We here on Hollow Tree have fallen in love with fantasy. Irrevocably in love. I greatly appreciate the more traditional fantasies, with magic and swords and curses, but I’ve also come to appreciate and enjoy the ever growing trend of dystopian novels, the interesting sci-fi spin many of them have taken on, and the dark undertones/themes, which despite being YA feel very universal.
Keeping that in mind, I still have a soft spot for the fairytales. They are what drew me to the art of telling a story to begin with, and they are what continue to impress me as they can be written in a million different ways while still keeping that original feeling intact. And re-tellings have been everywhere. Which is why I’m thrilled to suggest Straying the Path, a Little Red Riding Hood Anthology.

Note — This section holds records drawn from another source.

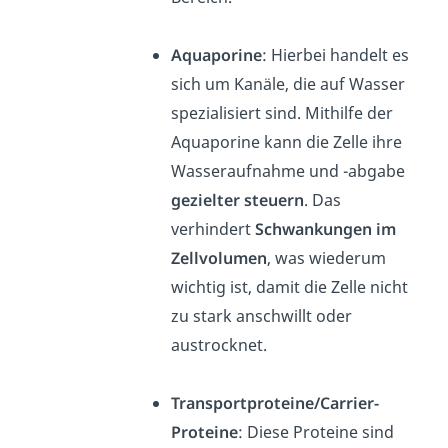
Aquaporine
: Hierbei handelt es
sich um Kanäle, die auf Wasser
spezialisiert sind. Mithilfe der
Aquaporine kann die Zelle ihre
Wasseraufnahme und -abgabe
gezielter steuern
. Das
verhindert
Schwankungen im
Zellvolumen
, was wiederum
wichtig ist, damit die Zelle nicht
zu stark anschwillt oder
austrocknet.
Transportproteine/Carrier-
Proteine
: Diese Proteine sind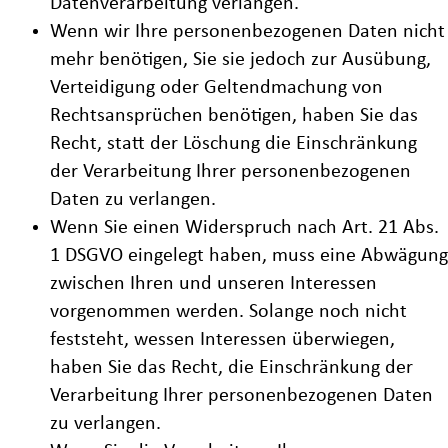
Datenverarbeitung verlangen.
Wenn wir Ihre personenbezogenen Daten nicht
mehr benötigen, Sie sie jedoch zur Ausübung,
Verteidigung oder Geltendmachung von
Rechtsansprüchen benötigen, haben Sie das
Recht, statt der Löschung die Einschränkung
der Verarbeitung Ihrer personenbezogenen
Daten zu verlangen.
Wenn Sie einen Widerspruch nach Art. 21 Abs.
1 DSGVO eingelegt haben, muss eine Abwägung
zwischen Ihren und unseren Interessen
vorgenommen werden. Solange noch nicht
feststeht, wessen Interessen überwiegen,
haben Sie das Recht, die Einschränkung der
Verarbeitung Ihrer personenbezogenen Daten
zu verlangen.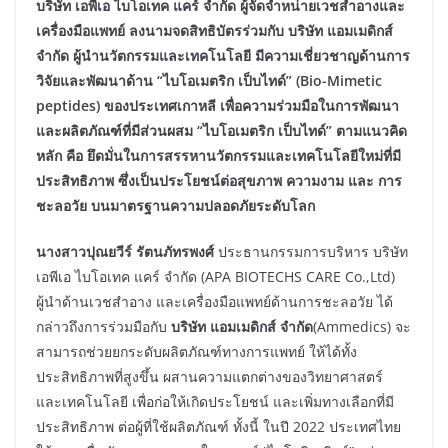
บริษัท เอพีเอ ไบโอเทค แคร์ จำกัด ผู้จัดจำหน่ายเวชสำอางและ
เครื่องมือแพทย์ ลงนามจดสิทธิบัตรร่วมกับ บริษัท แอมเมดิกส์
จำกัด ผู้นำนวัตกรรมและเทคโนโลยี มีความเชี่ยวชาญด้านการ
วิจัยและพัฒนาด้าน “ไบโอเมตริก เป็บไทด์” (
Bio-Mimetic
peptides) ของประเทศเกาหลี เพื่อความร่วมมือในการพัฒนา
และผลิตภัณฑ์ที่มีส่วนผสม “ไบโอเมตริก เป็บไทด์” ตามแนวคิด
หลัก คือ ยึดมั่นในการสรรหานวัตกรรมและเทคโนโลยีใหม่ที่มี
ประสิทธิภาพ ซึ่งเป็นประโยชน์ต่อสุขภาพ ความงาม และ การ
ชะลอวัย บนมาตรฐานความปลอดภัยระดับโลก
นางสาวปุณยวีร์ รัตนภัทรพงศ์
ประธานกรรมการบริหาร บริษัท
เอพีเอ ไบโอเทค แคร์ จำกัด (APA BIOTECHS CARE Co.,Ltd)
ผู้นำด้านเวชสำอาง และเครื่องมือแพทย์ด้านการชะลอวัย ได้
กล่าวถึงการร่วมมือกับ
บริษัท แอมเมดิกส์ จำกัด
(Ammedics) จะ
สามารถช่วยยกระดับผลิตภัณฑ์ทางการแพทย์ ให้ได้ทั้ง
ประสิทธิภาพที่สูงขึ้น ผสานความแตกต่างของวิทยาศาสตร์
และเทคโนโลยี เพื่อก่อให้เกิดประโยชน์ และเพิ่มทางเลือกที่มี
ประสิทธิภาพ ต่อผู้ที่ใช้ผลิตภัณฑ์ ทั้งนี้ ในปี 2022 ประเทศไทย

This anthology, presented by Drollerie Press, is unique in that along with various re-tellings of Little Red in the form of short stories and poems, it also includes illustrations. It looks and feels like the fairytale books of old. And though it is not necessarily strictly YA, it definitely can be appreciated by both mature YA audiences and adults alike.
The writing styles are diverse enough to remain interesting, and yet they each have a kind of fluidity, each story holding its own flair and its own unique viewpoint, yet still feeling a cohesive part of a whole.
Want a taste of what’s inside? Check out the full length excerpt here. In the meantime, check out this snippet of an excerpt from UNDER THE SKIN by Greg O. Weatherford.
Finally a thud and a scratch send me rushing to open the back door. My father stumbles in. He’s exhausted. His black, heavy fur is smeared with blood, firetruck red and clotted black. He smells of animal and fresh meat. He shuffles on his fours to the fireplace and collapses. As usual after a night’s work, he’s exhausted–his yellow, slitted eyes are rolling in their sockets. His heavy breath fills the room, his eyes close and he snores.
I lay an old blue blanket over his wolf body. When he awakes, he’ll pull his human skin back on; until then I don’t want him to be cold. Then I shrug my backpack over my shoulders and rush to school, just as the bell rings for first period.
My mother taught me what to do when it happens, when he goes out. Stay quiet, stay alert.
Stay inside. Do not walk into the dark where he can find you. Say nothing to anyone. We are alone in this.